Their event now draws about 60 people. Regulars know two things: It will be kid-friendly, and Greg Evans will throw plenty of meat on the grill. Ribs marinated for days, chicken, shrimp, hot dogs for the kids — their friends call it “Meatfest.”


They began hosting the event when their sons were youngsters, so there always have been a lot of children around. Now that they are grandparents, the children still come. They watch movies, make chalk art or blow bubbles. But the highlight is what’s known as the “nonviolent water wars.” Participants of all ages arm themselves with squirt guns, super soakers and sometimes a hose.
There are designated safe areas — the deck, hammock and swing set — for grown-ups wishing to stay dry. At the end of the evening, Evans throws their wet clothes into the dryer.
“We’re now in the second generation of nonviolent water wars. It’s a good time, and it’s a good cause, and that’s pretty important to me,” she says.
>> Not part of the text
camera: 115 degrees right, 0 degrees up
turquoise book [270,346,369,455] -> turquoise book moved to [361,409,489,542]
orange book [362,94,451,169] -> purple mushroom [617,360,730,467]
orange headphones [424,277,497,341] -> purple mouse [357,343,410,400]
Evans was an AIDS advocate before her involvement with THP. She was part of a group of women who called themselves the Mother’s Bar Brigade. They formed in the early 1990s, when an AIDS diagnosis was a death sentence. Most of those dying were young, Evans recalls.
For three or four years, about two dozen mothers and grandmothers gathered the Saturday night before Mother’s Day and hit the bars. They wore Mother’s Bar Brigade T-shirts and carried wicker baskets filled with condoms. The condoms were attached to notes with HIV facts and prevention tips.
“It got people talking,” Evans says, laughing. “It also got people to stop talking. Most of the time, it was a positive response. Often a surprised response.”
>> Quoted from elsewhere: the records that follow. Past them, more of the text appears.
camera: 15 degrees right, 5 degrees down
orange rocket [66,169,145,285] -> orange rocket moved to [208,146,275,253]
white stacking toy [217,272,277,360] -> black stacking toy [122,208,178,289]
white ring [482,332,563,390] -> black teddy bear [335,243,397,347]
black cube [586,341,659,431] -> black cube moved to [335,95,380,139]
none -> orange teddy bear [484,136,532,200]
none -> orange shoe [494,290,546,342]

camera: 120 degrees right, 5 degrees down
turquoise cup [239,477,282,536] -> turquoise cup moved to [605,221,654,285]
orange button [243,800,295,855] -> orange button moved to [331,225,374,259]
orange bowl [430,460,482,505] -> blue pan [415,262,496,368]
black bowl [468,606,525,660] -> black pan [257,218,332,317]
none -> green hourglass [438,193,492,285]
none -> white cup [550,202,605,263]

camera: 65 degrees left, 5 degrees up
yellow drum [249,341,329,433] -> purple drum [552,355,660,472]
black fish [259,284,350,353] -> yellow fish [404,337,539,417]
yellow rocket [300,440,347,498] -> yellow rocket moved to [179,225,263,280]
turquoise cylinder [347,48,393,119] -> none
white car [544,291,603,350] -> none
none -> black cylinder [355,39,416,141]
She didn’t care if people thought she was crazy. She did it for her good friend Robby Harris, whom she met in college. They had many frank discussions about what it was like for him to be a gay man, she says. After college, he worked as a CPA and lived in San Francisco and Hawaii.
Evans stopped hearing from him after her sons were born. While viewing a portion of the AIDS quilt on display in South Carolina about 1989, she found herself looking for his name. She eventually found his parents. His mother confirmed that he had died. He was 39.
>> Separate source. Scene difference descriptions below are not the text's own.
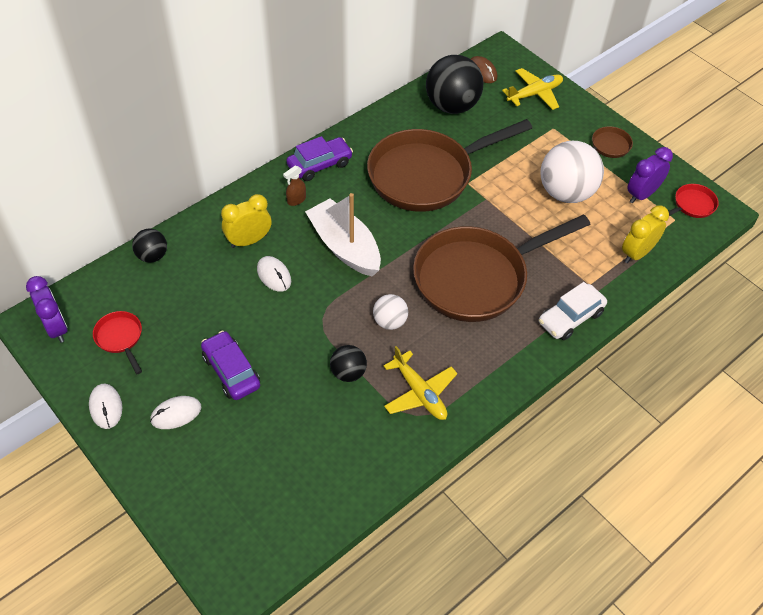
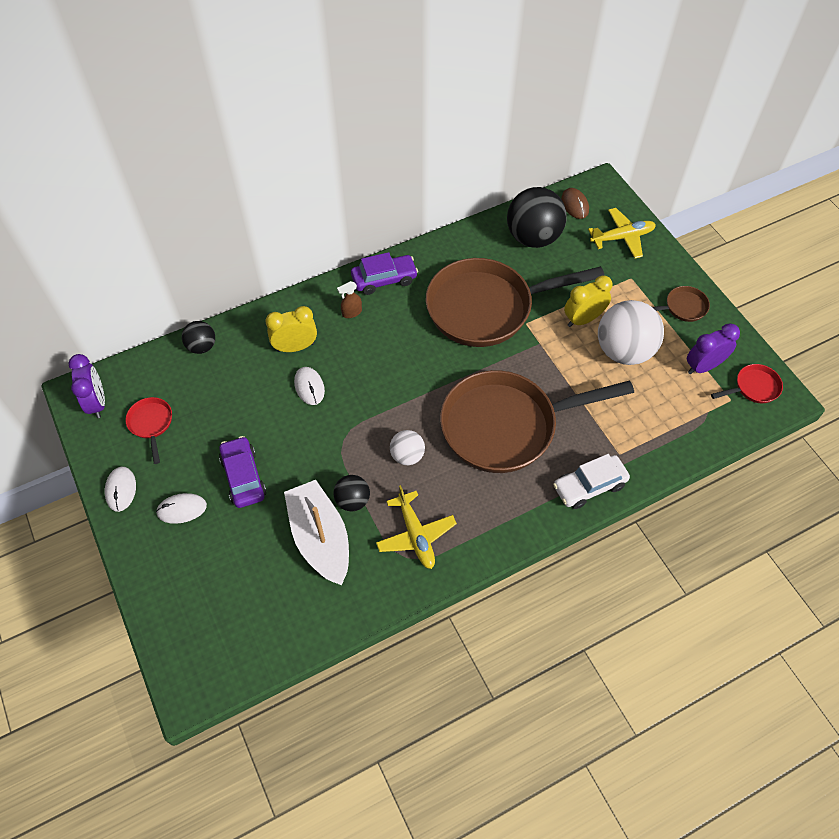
camera: 15 degrees right, 5 degrees up
white boat [305,193,381,277] -> white boat moved to [284,480,349,585]
yellow clock [622,205,669,263] -> yellow clock moved to [564,275,613,327]

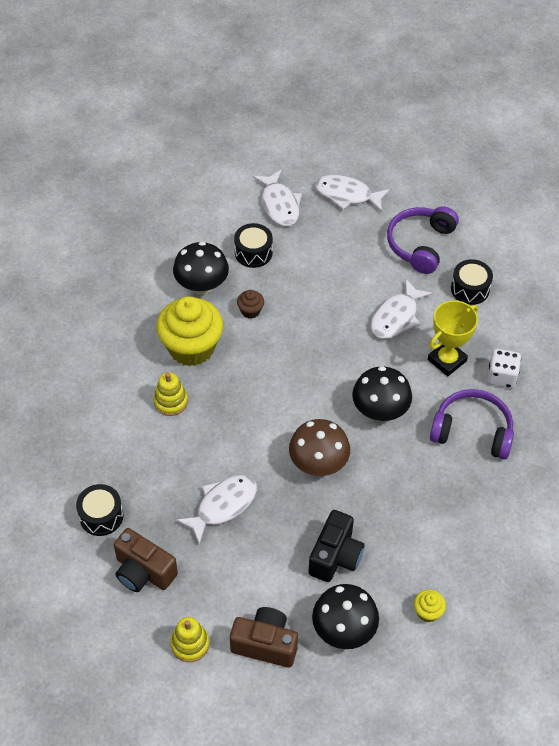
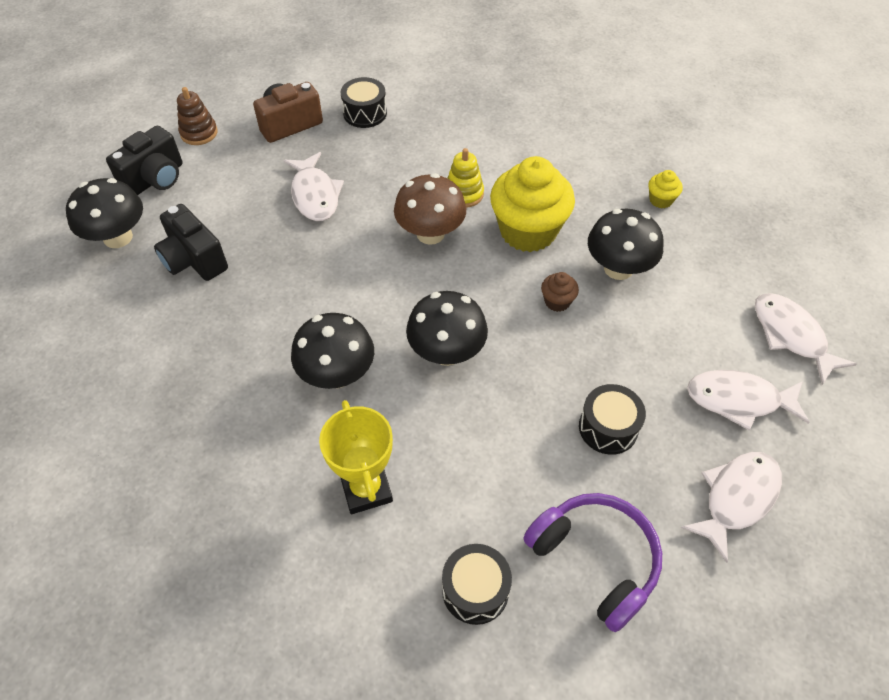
camera: 115 degrees right, 0 degrees up
yellow stacking toy [171,617,209,662] -> brown stacking toy [177,87,218,145]
brown camera [230,607,298,668] -> black camera [106,126,182,195]
black drum [234,223,273,268] -> black drum moved to [579,384,646,455]
brown mushroom [289,419,350,476] -> brown mushroom moved to [394,173,466,245]
white fish [371,278,433,339] -> white fish moved to [755,293,857,385]
yellow cupcake [414,590,446,622] -> yellow cupcake moved to [648,170,683,208]
purple headphones [430,389,514,459] -> none
white dice [487,349,521,388] -> none
none -> black mushroom [406,291,488,366]

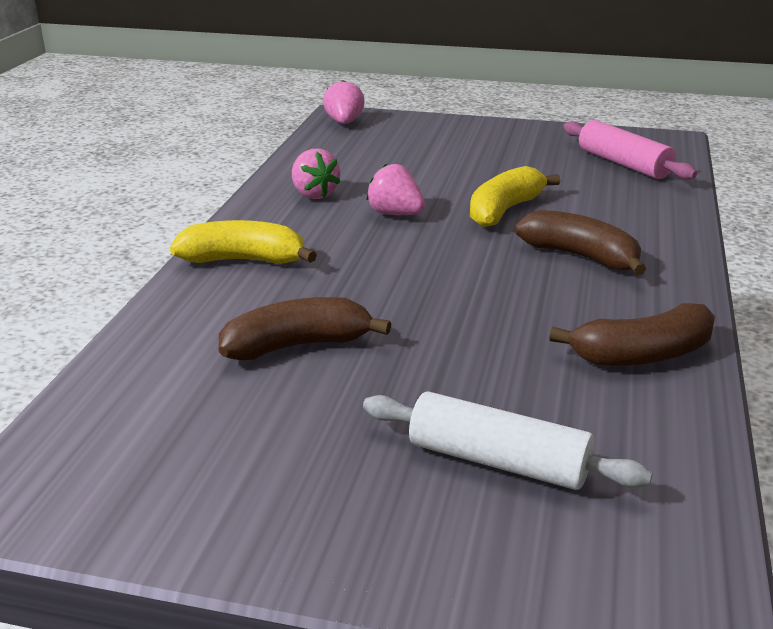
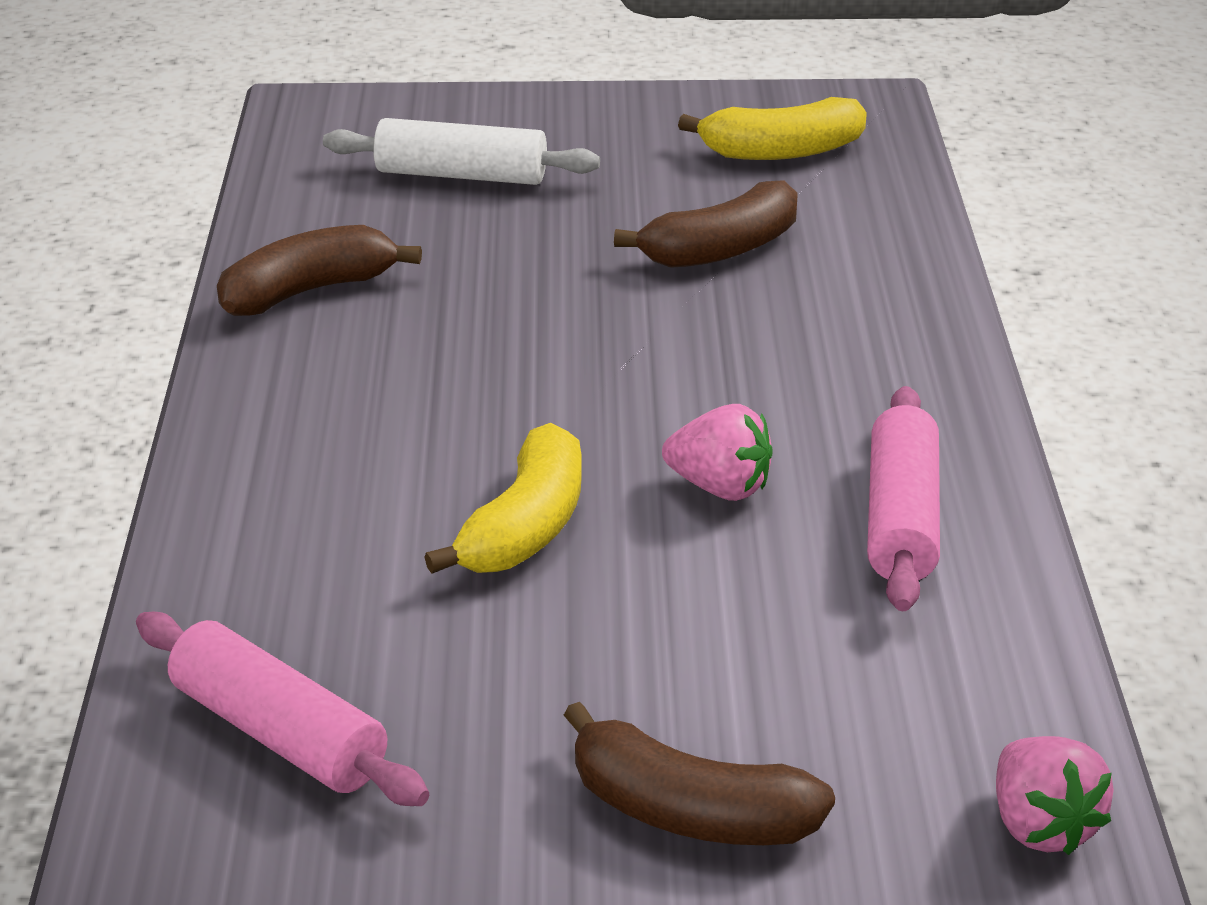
camera: 165 degrees right, 5 degrees up
yellow banana [170,220,317,264] -> yellow banana moved to [678,97,867,160]
pink strawberry [292,149,340,199] -> pink rolling pin [867,386,940,611]
brown banana [515,210,646,275] -> brown banana moved to [564,702,835,845]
“I thought that was what happened,” Evans says. “But emotionally, I wasn’t ready for it. It just kind of broke my heart. I was looking at my kids and thought, ‘No, you can’t lose your kids, that’s not right.’ It made me angry. It made me so angry.”
Although the disease no longer carries a death sentence, Evans believes strongly in educating people on how to prevent it.
She said she thinks of her friend often, particularly during Dining for Friends. “You remember those friends as you’re having this crazy fun night,” she says. “Rob would have had a ball. He would have loved it. I’m sure he would be in the corner talking tax with somebody.”
He would have been 63 this year.

“Sometimes you feel like you can’t do enough, but you think, at least I can do this,” Evans says.